Push aside incoming images of Buffalo Bill from Silence of the Lambs. Murray whips up a wacky confluence of imagined archetypes who populate our news, gathered in what the artist calls “inclusive parties.” Abandoning pre-existing imagery and working straight from impressions, this dreamscape-y series really gets to glimpsing some soul. Maybe aided by exponentially less hours for completion (10 vs. 200), confidence subs in for exactitude.
Murray knows illustration as an effective means for identifying with others. Negotiating his own upbringing, Murray attempts to embody his polar opposite on the social spectrum, estimating this to be “a very large Caribbean trans person.” It may sound like walking on eggshells — a white male in his 30s attempting relational politics through watercolor — but the effect is total joie de vivre. Nimble, fun and woke, these works don’t resort to the murky pulpit-y language of his previous output.
As the artist explains his relational exercise in the series to me, he preempts some critique by dropping reference to Artforum’s latest summer issue’s cultural appropriation round table. Ranging from easy targets like Katy Perry to Rachel Dolezal in discussion, and reaching little in the way of consensus, Homi Bhabha, a literature professor and Director of the Mahindra Humanities Center at Harvard drops this exonerating nug:
“Appropriation need not only be across gender or color lines. Within the same gender, there can be class appropriations, there can be appropriations for all kinds of other forms of leverage. That doesn’t mean that one political deployment of these tactics is interchangeable with another — each needs to be assessed on its own terms, and they’re far more complicated than the term appropriation allows. We need to ask: Why are you doing this? Why are you choosing to make this citation or juxtaposition?”
Murray knows what he’s doing and why. He teaches it. “When does cultural appropriation become violence towards a group?” he asks. Not here. Though, I am also a white male in my 30s, so to quote an early educational hero, you don’t have to take my word for it.
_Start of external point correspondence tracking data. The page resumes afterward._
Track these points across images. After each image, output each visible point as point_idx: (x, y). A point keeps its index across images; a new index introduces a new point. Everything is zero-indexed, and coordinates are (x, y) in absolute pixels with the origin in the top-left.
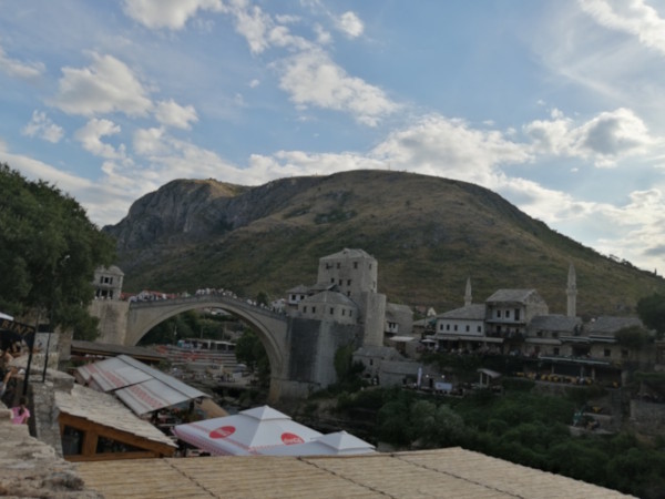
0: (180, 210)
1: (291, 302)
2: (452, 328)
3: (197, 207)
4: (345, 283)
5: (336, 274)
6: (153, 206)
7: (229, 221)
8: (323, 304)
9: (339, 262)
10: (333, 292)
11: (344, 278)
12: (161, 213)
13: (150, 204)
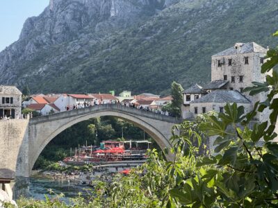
1: (186, 102)
4: (237, 80)
5: (228, 70)
8: (211, 104)
9: (230, 57)
10: (224, 91)
11: (236, 75)
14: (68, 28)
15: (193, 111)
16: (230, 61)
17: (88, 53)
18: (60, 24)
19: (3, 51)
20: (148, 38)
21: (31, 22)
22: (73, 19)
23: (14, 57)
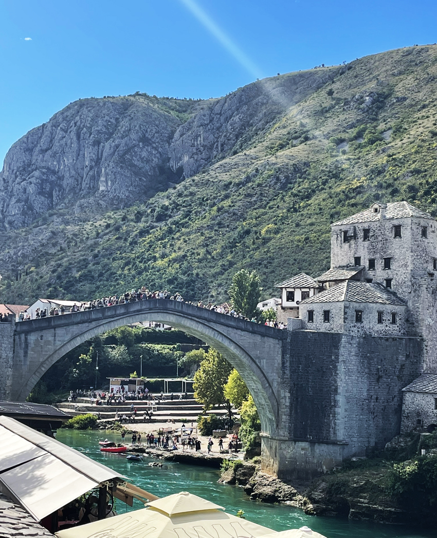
0: (89, 154)
1: (286, 304)
3: (117, 146)
4: (379, 265)
5: (363, 250)
6: (43, 151)
7: (174, 165)
8: (342, 305)
9: (366, 226)
10: (358, 284)
11: (378, 256)
12: (59, 162)
13: (38, 148)
15: (304, 316)
18: (19, 201)
22: (39, 193)
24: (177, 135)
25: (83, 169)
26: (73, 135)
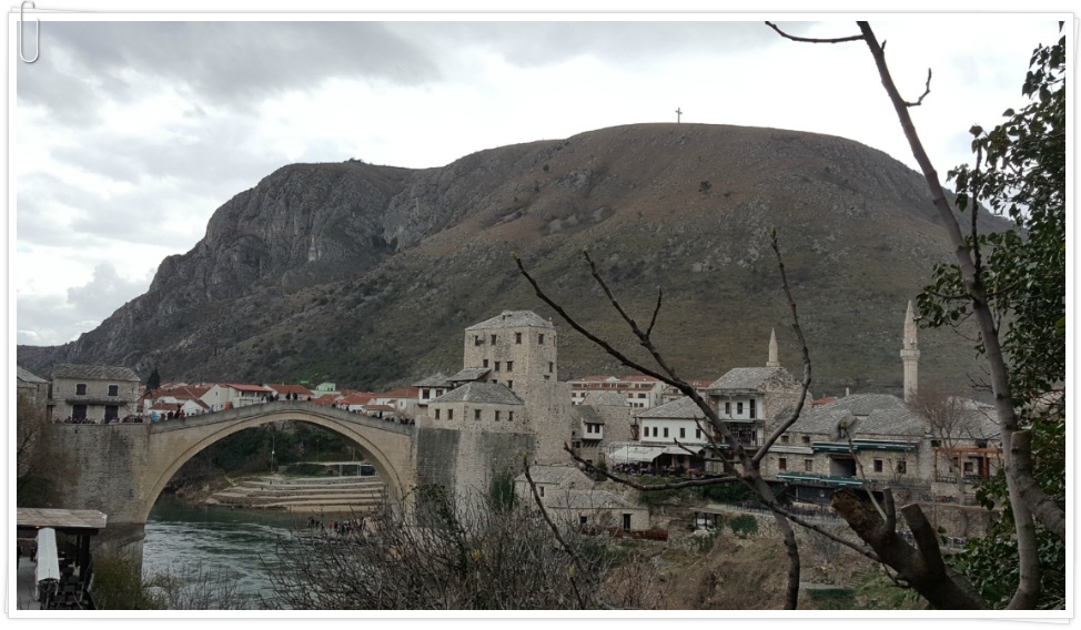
0: (298, 222)
1: (421, 401)
2: (661, 432)
3: (329, 215)
4: (504, 366)
5: (490, 353)
6: (250, 218)
8: (462, 404)
9: (493, 333)
10: (482, 384)
11: (502, 359)
12: (266, 229)
13: (244, 214)
14: (235, 277)
15: (432, 414)
16: (494, 337)
17: (268, 318)
18: (222, 269)
19: (120, 310)
20: (368, 298)
21: (171, 263)
22: (245, 262)
23: (138, 320)
24: (392, 206)
25: (291, 238)
26: (281, 203)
Media Purity is a ropey show of high and low, one in keeping with the intent of the Bradshaw Gallery space. The library seeks out artists who will workshop across their oeuvre as a means for community engagement. This framework imbues the show with some fearlessness that might not otherwise be evident. Sequentially hung to demonstrate process (if not entirely organically), works like Try Festive Moment, Outstanding Collection and I Want to be All of These People for a Half-day display satisfying maturation. Less concerned about what he himself has to say, these drawings speak for themselves.